Names support glob patterns:

  • * -- matches any characters
  • ? -- matches a single character
  • [abc] -- matches any character in the set
  • {dev,staging} -- matches any alternative
trustedRemotes:
  - context: ssh
    name: "*.internal.company.com"
  - context: docker
    name: "{frontend,backend}-dev"
  - context: kubectl
    name: dev-cluster-*

allowAll

Set allowAll: true to skip all rule evaluation for commands on that target. The remote command is allowed without further checks.

trustedRemotes:
  - context: docker
    name: dev-container
    allowAll: true    # any command on this container is allowed

Use sparingly -- this bypasses all safety checks for the remote command.

Per-target overrides

Add overrides to inject rules that apply only when evaluating commands on that target:

trustedRemotes:
  - context: kubectl
    name: minikube
    overrides:
      alwaysAllow: [sudo, apt-get]
      rules:
        - command: rm
          default: allow

Overrides are prepended as the highest-priority config layer during remote command evaluation. They can add alwaysAllow, alwaysDeny, and rules.

Global context overrides

trustedContextOverrides applies to all remote command evaluation, regardless of target:

trustedContextOverrides:
  alwaysAllow: [whoami, hostname]
  alwaysDeny: [reboot]

These are merged into the config as the top layer whenever any trusted remote command is evaluated. Per-target overrides take priority over global context overrides.

Context-specific notes

SSH -- covers ssh, scp, and rsync. For scp and rsync, Warden extracts the host from [user@]host:path arguments. If the host is trusted and no remote command is present (file transfer only), the command is allowed.

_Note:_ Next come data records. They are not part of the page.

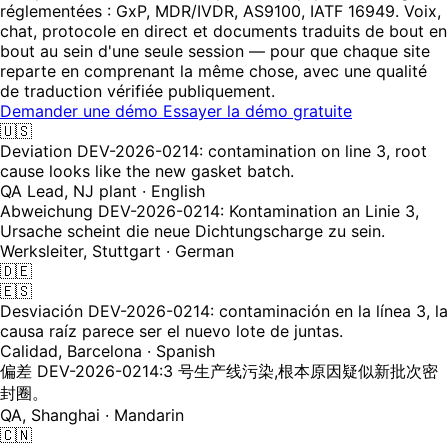
réglementées : GxP, MDR/IVDR, AS9100, IATF 16949. Voix,
chat, protocole en direct et documents traduits de bout en
bout au sein d'une seule session — pour que chaque site
reparte en comprenant la même chose, avec une qualité
de traduction vérifiée publiquement.
Demander une démo
Essayer la démo gratuite
🇺🇸
Deviation DEV-2026-0214: contamination on line 3, root
cause looks like the new gasket batch.
QA Lead, NJ plant · English
Abweichung DEV-2026-0214: Kontamination an Linie 3,
Ursache scheint die neue Dichtungscharge zu sein.
Werksleiter, Stuttgart · German
🇩🇪
🇪🇸
Desviación DEV-2026-0214: contaminación en la línea 3, la
causa raíz parece ser el nuevo lote de juntas.
Calidad, Barcelona · Spanish
偏差 DEV-2026-0214:3 号生产线污染,根本原因疑似新批次密
封圈。
QA, Shanghai · Mandarin
🇨🇳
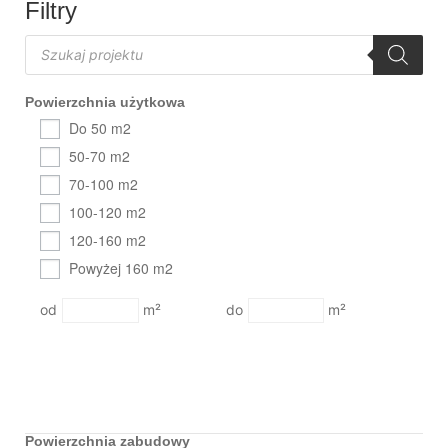
Filtry
Powierzchnia użytkowa
Do 50 m2
50-70 m2
70-100 m2
100-120 m2
120-160 m2
Powyżej 160 m2
m²
m²
Powierzchnia zabudowy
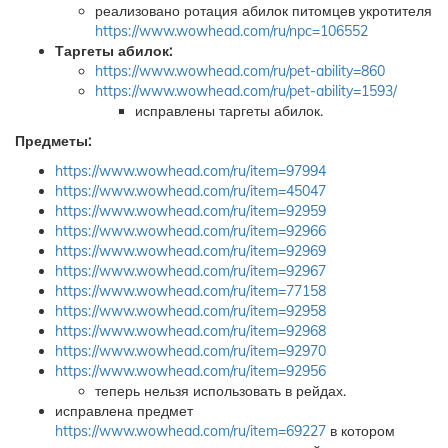
реализовано ротация абилок питомцев укротителя
https://www.wowhead.com/ru/npc=106552
Таргеты абилок:
https://www.wowhead.com/ru/pet-ability=860
https://www.wowhead.com/ru/pet-ability=1593/
исправлены таргеты абилок.
Предметы:
https://www.wowhead.com/ru/item=97994
https://www.wowhead.com/ru/item=45047
https://www.wowhead.com/ru/item=92959
https://www.wowhead.com/ru/item=92966
https://www.wowhead.com/ru/item=92969
https://www.wowhead.com/ru/item=92967
https://www.wowhead.com/ru/item=77158
https://www.wowhead.com/ru/item=92958
https://www.wowhead.com/ru/item=92968
https://www.wowhead.com/ru/item=92970
https://www.wowhead.com/ru/item=92956
теперь нельзя использовать в рейдах.
исправлена предмет
https://www.wowhead.com/ru/item=69227
в котором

kubectl -- requires an explicit --context flag in the command. Without it, Warden cannot determine which context is being used and will not match any trusted remote entry.

fly -- only handles fly ssh console. Other fly subcommands fall through to regular rule evaluation.

Legacy configuration

The following keys still work but are deprecated:

Legacy key Replacement
trustedSSHHosts trustedRemotes with context: ssh
trustedDockerContainers trustedRemotes with context: docker
trustedKubectlContexts trustedRemotes with context: kubectl
trustedSprites trustedRemotes with context: sprite
trustedFlyApps trustedRemotes with context: fly

Legacy keys accept the same formats (string or object with name, allowAll, overrides) and are auto-converted internally. A deprecation warning is logged to stderr when they are used.